8. The method according to claim 7, characterized in that, The step of modifying the prior action sequence to obtain an executable action sequence includes: Based on at least two consecutive 3D point sets and prior action sequences in the dynamic scene features, a correction amount is generated using the residual inverse dynamics module. The prior action sequence is modified according to the modification amount to obtain an executable action sequence.

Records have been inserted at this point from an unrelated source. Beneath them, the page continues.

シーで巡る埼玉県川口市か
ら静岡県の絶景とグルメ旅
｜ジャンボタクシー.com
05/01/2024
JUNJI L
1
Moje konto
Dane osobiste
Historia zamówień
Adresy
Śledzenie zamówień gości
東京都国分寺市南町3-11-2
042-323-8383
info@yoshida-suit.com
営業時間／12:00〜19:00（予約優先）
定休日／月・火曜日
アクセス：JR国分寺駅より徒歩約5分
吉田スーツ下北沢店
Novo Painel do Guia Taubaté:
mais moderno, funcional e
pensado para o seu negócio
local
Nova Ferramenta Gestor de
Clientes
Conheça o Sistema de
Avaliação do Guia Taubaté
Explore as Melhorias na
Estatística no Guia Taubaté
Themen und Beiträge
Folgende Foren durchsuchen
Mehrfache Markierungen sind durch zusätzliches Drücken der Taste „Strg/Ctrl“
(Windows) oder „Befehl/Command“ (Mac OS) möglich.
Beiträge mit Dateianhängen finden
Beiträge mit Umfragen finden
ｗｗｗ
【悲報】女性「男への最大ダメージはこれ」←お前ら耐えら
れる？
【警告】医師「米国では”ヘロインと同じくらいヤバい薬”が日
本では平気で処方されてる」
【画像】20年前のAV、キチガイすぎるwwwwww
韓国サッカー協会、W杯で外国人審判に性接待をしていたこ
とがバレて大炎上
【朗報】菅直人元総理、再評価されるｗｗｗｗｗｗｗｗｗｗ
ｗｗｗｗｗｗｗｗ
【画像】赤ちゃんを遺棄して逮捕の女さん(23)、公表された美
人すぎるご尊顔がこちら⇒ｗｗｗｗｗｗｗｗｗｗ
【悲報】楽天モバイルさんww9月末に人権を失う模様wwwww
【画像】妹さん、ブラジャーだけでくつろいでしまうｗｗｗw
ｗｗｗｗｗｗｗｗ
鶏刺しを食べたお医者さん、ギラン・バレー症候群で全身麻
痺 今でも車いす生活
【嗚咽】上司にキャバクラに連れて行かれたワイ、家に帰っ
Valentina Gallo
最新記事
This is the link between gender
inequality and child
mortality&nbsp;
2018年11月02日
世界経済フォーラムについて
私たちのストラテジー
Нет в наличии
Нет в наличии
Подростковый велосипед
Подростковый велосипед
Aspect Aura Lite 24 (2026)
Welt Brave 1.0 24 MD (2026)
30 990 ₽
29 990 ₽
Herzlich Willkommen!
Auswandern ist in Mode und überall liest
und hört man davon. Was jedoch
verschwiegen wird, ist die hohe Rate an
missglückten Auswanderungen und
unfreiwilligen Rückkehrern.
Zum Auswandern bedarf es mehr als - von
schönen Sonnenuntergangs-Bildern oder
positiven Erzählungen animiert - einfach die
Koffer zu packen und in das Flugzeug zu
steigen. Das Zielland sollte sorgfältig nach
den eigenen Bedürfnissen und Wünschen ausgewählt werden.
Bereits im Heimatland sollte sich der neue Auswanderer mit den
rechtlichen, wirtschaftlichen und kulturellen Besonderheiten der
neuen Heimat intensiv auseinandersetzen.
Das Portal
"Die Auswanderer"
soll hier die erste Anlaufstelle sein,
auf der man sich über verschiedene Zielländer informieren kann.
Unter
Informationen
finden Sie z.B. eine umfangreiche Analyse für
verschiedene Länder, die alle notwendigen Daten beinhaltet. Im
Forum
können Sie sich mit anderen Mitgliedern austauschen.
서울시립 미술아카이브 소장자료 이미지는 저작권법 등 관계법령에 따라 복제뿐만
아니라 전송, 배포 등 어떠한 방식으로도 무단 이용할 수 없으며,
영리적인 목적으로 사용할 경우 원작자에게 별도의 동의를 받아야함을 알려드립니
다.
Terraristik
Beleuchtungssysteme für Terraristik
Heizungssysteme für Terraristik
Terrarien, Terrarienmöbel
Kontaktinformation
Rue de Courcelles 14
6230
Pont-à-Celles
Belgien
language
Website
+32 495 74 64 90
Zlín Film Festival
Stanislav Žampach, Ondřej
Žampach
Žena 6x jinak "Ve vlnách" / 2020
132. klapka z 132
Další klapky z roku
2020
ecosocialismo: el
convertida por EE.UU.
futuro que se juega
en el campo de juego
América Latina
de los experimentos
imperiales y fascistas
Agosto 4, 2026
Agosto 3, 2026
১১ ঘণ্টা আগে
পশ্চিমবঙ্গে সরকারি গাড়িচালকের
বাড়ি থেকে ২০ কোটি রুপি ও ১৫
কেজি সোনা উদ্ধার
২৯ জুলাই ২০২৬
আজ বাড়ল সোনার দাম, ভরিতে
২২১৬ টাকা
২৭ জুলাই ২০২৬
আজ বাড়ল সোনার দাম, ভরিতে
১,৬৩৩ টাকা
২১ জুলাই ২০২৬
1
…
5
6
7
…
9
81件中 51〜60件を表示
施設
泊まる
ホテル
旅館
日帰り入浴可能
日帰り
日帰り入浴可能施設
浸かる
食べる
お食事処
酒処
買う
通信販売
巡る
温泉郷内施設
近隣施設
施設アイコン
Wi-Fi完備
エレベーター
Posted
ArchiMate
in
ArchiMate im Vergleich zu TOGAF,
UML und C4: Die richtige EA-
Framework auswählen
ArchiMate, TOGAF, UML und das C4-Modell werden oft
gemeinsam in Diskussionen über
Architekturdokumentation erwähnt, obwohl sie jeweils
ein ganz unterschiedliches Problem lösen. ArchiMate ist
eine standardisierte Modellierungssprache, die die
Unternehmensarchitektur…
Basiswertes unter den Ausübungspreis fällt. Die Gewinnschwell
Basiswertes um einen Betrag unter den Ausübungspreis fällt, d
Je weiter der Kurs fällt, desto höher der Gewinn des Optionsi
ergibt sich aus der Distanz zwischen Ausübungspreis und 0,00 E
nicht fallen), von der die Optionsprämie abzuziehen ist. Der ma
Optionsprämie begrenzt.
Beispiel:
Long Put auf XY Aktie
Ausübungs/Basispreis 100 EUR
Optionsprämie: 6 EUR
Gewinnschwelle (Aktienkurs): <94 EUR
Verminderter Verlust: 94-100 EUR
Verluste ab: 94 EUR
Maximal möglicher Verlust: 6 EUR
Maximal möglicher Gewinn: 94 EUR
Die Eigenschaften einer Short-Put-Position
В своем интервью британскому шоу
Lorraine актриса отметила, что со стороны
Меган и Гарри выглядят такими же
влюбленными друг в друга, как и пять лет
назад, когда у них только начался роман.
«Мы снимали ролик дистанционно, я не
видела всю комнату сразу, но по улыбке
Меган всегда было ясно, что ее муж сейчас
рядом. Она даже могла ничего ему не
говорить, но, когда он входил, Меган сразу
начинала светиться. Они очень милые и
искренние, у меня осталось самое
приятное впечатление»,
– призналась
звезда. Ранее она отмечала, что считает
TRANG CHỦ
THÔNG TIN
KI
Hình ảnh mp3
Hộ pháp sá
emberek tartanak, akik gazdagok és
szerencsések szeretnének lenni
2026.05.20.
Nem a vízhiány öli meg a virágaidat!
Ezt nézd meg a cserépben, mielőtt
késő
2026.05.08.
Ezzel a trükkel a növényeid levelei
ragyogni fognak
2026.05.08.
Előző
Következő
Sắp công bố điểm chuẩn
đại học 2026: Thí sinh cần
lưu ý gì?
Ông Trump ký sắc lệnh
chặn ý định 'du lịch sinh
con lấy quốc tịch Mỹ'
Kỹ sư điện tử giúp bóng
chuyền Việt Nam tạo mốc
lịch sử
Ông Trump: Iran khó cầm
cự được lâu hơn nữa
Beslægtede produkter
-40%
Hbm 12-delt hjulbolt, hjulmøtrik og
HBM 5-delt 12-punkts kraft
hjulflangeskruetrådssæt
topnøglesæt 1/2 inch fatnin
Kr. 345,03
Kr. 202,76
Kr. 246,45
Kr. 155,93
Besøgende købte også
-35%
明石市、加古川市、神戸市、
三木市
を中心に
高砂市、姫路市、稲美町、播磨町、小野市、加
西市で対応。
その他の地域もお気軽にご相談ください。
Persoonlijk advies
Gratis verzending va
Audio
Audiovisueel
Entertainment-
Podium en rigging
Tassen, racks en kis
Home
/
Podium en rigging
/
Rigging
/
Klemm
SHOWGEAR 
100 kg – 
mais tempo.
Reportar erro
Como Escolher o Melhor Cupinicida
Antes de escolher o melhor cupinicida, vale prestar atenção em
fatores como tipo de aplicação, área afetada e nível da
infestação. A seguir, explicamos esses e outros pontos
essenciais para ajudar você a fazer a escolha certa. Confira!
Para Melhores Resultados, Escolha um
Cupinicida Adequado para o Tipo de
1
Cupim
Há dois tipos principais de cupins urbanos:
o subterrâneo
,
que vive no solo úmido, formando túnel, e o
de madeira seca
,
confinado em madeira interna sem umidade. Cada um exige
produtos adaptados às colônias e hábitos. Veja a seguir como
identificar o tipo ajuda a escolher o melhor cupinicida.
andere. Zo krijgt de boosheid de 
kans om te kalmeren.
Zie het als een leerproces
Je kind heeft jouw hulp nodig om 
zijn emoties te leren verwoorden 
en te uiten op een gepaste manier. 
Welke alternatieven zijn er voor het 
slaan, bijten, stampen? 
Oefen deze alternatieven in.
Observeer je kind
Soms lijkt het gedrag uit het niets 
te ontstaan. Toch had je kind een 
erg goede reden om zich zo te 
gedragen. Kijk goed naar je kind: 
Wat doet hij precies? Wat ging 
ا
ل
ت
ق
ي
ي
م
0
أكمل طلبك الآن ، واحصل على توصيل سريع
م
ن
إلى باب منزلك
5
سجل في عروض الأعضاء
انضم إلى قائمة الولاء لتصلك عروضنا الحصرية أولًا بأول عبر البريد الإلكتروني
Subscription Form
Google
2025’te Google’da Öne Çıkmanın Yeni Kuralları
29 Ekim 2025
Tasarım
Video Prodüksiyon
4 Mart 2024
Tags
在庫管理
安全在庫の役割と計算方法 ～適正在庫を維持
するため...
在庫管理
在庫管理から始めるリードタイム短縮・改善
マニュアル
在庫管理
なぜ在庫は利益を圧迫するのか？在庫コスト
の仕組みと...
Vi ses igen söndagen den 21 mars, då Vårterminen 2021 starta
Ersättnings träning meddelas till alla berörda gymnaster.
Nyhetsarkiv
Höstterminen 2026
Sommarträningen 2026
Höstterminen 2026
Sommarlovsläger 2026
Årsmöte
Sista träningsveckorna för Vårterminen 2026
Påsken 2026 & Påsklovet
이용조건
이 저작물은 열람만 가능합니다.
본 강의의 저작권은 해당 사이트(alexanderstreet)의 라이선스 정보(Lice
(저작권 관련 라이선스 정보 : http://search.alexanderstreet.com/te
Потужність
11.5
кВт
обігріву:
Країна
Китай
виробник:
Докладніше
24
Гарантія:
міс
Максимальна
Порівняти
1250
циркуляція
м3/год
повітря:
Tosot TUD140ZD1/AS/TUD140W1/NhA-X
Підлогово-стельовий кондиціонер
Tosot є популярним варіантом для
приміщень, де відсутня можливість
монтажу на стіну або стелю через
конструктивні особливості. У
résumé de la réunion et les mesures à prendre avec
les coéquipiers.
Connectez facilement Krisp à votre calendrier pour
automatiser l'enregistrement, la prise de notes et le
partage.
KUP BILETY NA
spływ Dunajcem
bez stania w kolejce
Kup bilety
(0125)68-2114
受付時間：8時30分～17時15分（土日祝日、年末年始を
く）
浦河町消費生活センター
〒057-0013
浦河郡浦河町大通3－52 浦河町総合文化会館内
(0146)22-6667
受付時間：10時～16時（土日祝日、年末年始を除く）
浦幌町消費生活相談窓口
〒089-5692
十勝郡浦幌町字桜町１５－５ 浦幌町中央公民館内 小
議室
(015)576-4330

9. A robot operation control device based on a multi-view four-dimensional world model, characterized in that, The device includes: The first acquisition module is used to acquire a single-frame observation image from a preset reference viewpoint in the target scene and text operation instructions for the target operation task; the single-frame observation image includes: a single-frame appearance image and a single-frame depth image; The second acquisition module is used to acquire the appearance feature sequence and geometric feature sequence of the target scene based on the single-frame observation image of the preset reference view, the camera parameters of the preset reference view, and the camera parameters of the target view. The first generation module is used to generate a target appearance feature sequence and a target depth feature sequence based on the appearance feature sequence and the geometric feature sequence using a preset multi-view four-dimensional world model. The second generation module is used to generate a target appearance image sequence and a target depth image sequence based on the target appearance feature sequence and the target depth feature sequence. The third generation module is used to generate a four-dimensional world model of the target scene based on the target appearance image sequence and the target depth image sequence. The control module is used to operate and control the robot according to the four-dimensional world model.
10. An electronic device, characterized in that, include: The processor and memory, the memory storing machine-readable instructions executable by the processor, wherein when the computer device is running, the processor executes the machine-readable instructions to perform the steps of the robot operation control method based on a multi-view four-dimensional world model as described in any one of claims 1 to 8.